Jim Scrivener looks in detail at a question from Module 2 of the TKT – Lesson planning.

Try this question

For questions 1–3, match the learner activities with the teaching aims listed A, B, C or D. There is one extra option which you do not need to use.

 

Teaching aims


A) to give practice in oral fluency
B) to develop the skills of peer correction
C) to recycle vocabulary
D) to give controlled practice of structures

 

Learner activities


1) Learners complete a gap-fill grammar exercise in a workbook.
2) Learners exchange workbooks and check their partner’s work.
3) Learners have a group discussion on a topic of their choice.

Question focus

This question asks you to think about why particular activities might be used in class, i.e. what the aim is. To be able to answer this correctly you will need to know about the purposes of different kinds of classroom work – and some terminology to describe the activities and aims.

What you need to know

Oral fluency is the ability to speak naturally at a normal speed and without having too many hesitations or other problems that might make it hard for a listener to follow you. In class, teachers often set up activities such as discussions and games to encourage free speaking.

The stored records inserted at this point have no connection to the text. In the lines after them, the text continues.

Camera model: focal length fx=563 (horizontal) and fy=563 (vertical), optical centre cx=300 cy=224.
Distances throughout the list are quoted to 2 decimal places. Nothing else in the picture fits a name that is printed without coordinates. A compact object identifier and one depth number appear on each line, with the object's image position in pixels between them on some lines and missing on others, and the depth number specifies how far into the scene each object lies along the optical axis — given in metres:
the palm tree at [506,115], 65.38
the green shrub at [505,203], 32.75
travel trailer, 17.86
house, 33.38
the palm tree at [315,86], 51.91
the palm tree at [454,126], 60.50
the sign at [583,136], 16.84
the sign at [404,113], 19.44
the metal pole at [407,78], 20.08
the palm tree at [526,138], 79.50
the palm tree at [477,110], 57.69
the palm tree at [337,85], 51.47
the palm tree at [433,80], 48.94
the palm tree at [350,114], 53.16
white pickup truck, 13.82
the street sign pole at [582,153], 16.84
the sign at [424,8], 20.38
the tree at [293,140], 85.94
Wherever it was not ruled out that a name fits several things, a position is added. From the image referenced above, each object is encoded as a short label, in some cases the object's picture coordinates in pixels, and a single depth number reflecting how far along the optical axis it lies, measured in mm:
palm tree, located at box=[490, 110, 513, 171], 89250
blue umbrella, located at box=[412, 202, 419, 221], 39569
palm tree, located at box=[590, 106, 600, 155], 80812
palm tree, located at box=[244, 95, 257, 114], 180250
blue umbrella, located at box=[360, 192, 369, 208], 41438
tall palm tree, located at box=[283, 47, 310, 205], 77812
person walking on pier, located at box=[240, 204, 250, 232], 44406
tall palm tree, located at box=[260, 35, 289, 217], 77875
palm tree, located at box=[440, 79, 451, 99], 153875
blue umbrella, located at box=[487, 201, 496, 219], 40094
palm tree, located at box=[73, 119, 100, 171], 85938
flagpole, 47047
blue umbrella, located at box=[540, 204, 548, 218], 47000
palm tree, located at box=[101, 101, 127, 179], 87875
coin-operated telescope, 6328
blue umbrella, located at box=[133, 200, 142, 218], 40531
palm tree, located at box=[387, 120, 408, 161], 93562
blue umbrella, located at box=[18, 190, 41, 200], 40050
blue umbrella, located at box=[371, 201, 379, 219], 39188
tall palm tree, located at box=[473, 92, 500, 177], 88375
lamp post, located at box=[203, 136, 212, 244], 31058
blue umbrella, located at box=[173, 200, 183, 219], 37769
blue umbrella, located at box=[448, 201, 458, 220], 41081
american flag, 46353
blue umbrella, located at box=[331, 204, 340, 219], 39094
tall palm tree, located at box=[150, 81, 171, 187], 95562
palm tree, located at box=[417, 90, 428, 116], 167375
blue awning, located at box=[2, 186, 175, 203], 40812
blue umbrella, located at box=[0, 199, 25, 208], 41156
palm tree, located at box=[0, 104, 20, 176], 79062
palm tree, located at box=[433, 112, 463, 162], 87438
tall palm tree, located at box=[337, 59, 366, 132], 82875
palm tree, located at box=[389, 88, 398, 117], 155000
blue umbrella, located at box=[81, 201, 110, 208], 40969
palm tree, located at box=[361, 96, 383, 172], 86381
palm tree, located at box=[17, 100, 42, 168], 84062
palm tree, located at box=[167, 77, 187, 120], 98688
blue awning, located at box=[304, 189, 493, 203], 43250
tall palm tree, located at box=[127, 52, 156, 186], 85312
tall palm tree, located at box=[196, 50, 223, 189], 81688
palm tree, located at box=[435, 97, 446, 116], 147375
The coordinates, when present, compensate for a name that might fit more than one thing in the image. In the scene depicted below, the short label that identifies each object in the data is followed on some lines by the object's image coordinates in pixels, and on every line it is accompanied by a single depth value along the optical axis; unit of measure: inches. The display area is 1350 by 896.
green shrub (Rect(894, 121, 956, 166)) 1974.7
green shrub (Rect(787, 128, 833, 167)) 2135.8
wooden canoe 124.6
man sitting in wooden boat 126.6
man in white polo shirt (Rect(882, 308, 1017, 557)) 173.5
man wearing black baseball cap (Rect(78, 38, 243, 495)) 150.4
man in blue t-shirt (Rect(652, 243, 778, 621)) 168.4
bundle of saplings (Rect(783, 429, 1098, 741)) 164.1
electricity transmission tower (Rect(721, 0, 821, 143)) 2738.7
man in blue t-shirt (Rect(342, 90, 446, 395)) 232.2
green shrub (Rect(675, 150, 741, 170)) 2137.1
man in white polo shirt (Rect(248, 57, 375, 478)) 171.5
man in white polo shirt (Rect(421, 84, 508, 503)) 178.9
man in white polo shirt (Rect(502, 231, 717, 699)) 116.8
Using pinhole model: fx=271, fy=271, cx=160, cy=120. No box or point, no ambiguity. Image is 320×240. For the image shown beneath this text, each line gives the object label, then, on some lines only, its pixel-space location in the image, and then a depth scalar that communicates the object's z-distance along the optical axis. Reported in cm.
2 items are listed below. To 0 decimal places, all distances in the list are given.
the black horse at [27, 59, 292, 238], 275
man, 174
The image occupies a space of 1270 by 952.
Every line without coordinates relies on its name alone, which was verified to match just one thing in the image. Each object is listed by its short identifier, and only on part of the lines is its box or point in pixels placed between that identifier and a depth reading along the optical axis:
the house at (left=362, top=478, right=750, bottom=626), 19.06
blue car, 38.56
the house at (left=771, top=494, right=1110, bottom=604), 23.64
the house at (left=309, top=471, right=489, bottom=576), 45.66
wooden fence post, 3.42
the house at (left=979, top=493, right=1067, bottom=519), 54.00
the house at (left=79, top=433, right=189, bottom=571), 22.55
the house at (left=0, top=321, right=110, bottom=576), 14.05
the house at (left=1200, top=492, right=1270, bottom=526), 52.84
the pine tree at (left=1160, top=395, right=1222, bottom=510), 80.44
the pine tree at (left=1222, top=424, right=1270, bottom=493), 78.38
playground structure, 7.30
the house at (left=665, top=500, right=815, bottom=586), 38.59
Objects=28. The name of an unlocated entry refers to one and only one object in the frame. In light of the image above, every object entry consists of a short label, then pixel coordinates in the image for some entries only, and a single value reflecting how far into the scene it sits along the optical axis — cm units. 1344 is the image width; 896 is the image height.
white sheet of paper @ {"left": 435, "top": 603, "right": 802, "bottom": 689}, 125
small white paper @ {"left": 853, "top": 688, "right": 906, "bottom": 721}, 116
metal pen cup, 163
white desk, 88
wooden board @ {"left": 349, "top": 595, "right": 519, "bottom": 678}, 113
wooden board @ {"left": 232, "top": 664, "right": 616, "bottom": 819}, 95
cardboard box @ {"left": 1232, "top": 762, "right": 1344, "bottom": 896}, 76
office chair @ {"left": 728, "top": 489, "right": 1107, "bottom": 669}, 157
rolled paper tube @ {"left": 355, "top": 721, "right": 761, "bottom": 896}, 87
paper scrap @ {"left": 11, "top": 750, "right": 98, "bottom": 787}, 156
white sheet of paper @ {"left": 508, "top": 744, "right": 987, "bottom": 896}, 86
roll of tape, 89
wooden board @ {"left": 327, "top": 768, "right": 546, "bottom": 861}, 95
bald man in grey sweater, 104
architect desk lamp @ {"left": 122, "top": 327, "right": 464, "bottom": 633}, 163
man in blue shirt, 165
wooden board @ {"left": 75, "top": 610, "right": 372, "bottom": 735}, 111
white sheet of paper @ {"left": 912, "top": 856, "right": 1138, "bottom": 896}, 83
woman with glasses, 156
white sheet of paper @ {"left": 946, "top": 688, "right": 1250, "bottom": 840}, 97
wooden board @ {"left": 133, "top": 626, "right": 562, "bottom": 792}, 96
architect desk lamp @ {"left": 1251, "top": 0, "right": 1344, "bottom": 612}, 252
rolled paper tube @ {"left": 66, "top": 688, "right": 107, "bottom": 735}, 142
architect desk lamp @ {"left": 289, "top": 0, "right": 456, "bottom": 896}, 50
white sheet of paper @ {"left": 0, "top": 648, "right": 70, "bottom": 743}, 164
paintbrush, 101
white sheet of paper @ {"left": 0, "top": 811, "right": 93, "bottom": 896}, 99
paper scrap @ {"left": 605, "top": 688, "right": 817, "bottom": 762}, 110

Peer correction is when students look at each other’s work to find errors (and perhaps help to improve their partner’s text).

When you recycle vocabulary you study items again that you have studied before. For example, perhaps a class learnt about words describing people’s appearance three weeks ago. If today the teacher does an exercise in class to remind the students of this previously studied language, she is recycling vocabulary.

Controlled practice is practice where the students have very little freedom to choose the language they will use or the ideas they will express. Controlled practice exercises are designed in this way in order to focus very precisely on specific language items. By not allowing the students very much freedom (and few chances to be creative), the teacher hopes that the task will help students to learn the particular language she wants to teach. Common controlled-practice activities are repetition drills (oral controlled practice) and gap-fill exercises (written controlled practice).

Controlled practice is also known as restricted practice. In some ways, this term makes the meaning clearer – i.e. the language available for the learner to use is in some way restricted. The learner cannot use any item of language they want to; instead, the exercise asks them to use only certain items in order to focus on a particular point. For example, a grammar exercise might have gaps instead of the auxiliary verbs have and has in some present perfect sentences. The students would need to decide which of these two words to write in each gap. The exercise is very focused so that it works on this one specific language problem.

The word structure is used to refer to grammar. It isn’t used to talk about vocabulary.

So what are the answers?

1D; 2B; 3A. The option which you do not need is C.